Hi - im creating a photo documentary about reptiles and exotic animals in the UK and how owners of multiple pets live and interact with them. Essentially they are observed portraits of the owners and pets at home.

Is there anyone one in London or Cornwall that would be willing for me to meet you and document the relationships with your pets?
if anyone wants to know more, please ask.


----------



## Gaboon (Jun 20, 2005)

Who do you work for?


----------



## mr.k (Nov 18, 2010)

Im currently studying at university, this is a personal body of work so it is not 'for' anyone at this stage.


----------



## andy007 (May 13, 2008)

Do we get paid:lol2:


----------



## mr.k (Nov 18, 2010)

I wouldn't be able to pay you but I could offer you a copy of some images!


----------



## andy007 (May 13, 2008)

I was just kidding: victory:

What angle are you coming from on this project? i.e. what are your personal views about reptile keeping?

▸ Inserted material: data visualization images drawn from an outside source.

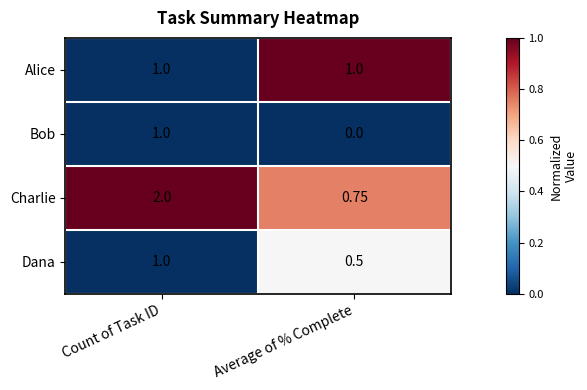

List the series in order of their overall mean, highest first.

Charlie, Alice, Dana, Bob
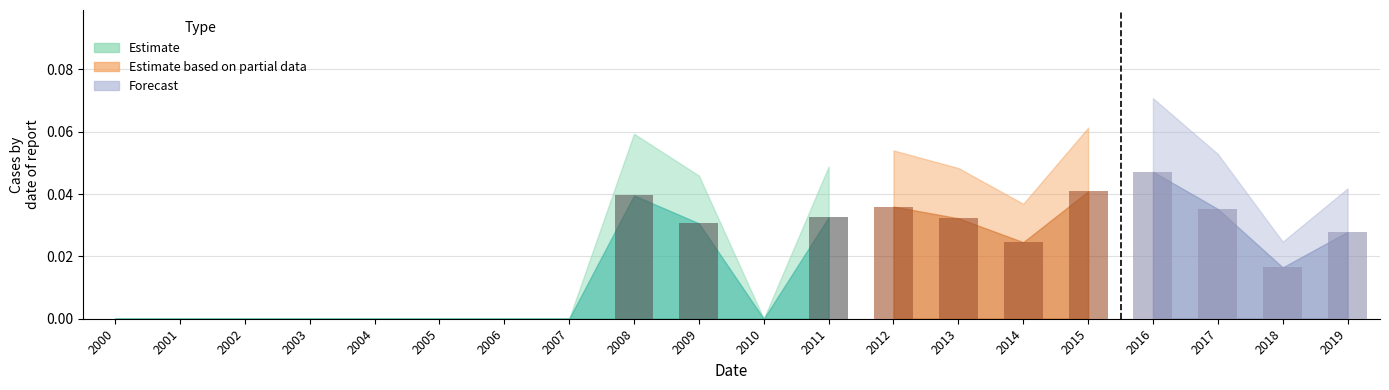

Between 2013 and 2017, which is larger?

2017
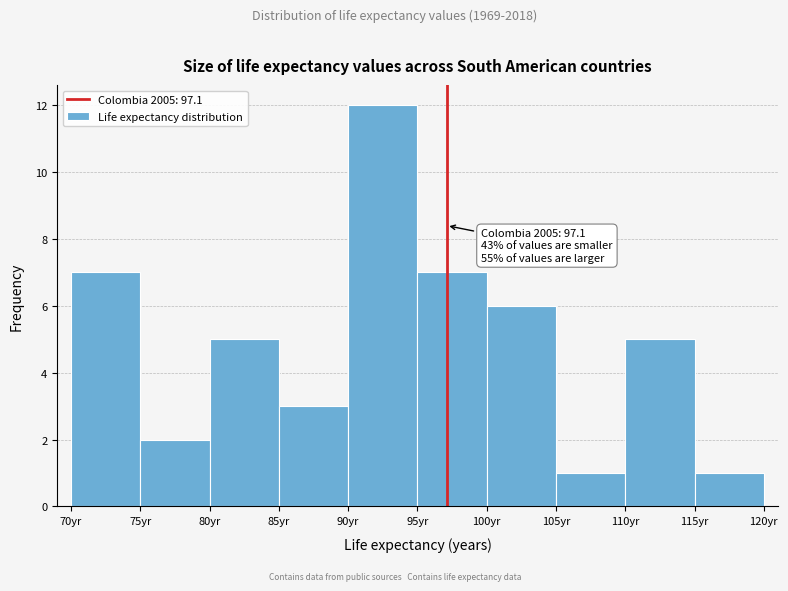

Which range on the x-axis has the tallest bar?

90 to 95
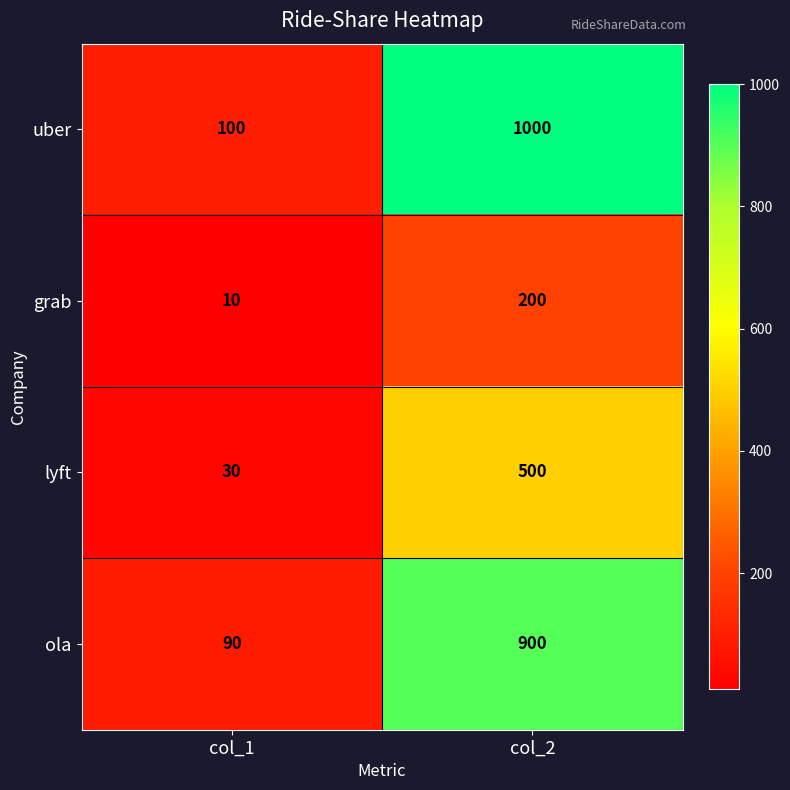

Reading left to right, list all the values displayed in this chart.

uber: 100	1000
grab: 10	200
lyft: 30	500
ola: 90	900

Many people will be sceptical because of concerns over how they will be portrayed and where the publication will end up.


----------



## mr.k (Nov 18, 2010)

To be honest I don't know that much about reptiles apart from tortoises as I have owned and looked after a couple of Mediterranean tortoises but I'm always jealous of people with other pets! So in that sense I'm not going to be portraying people in a negative light.

It is more of a profile of the owner in their natural environment with their pets, I want to get to know them so that the portraits are more observed than forced. Hope that helps!


----------



## connor 1213 (Apr 6, 2009)

If you can get to Glasgow would love to get interviewed or photos of reptiles....

Would make a good story? One of the youngest reptile keepers on here...

and the only reptile that are in my family are fully looked after by me...


----------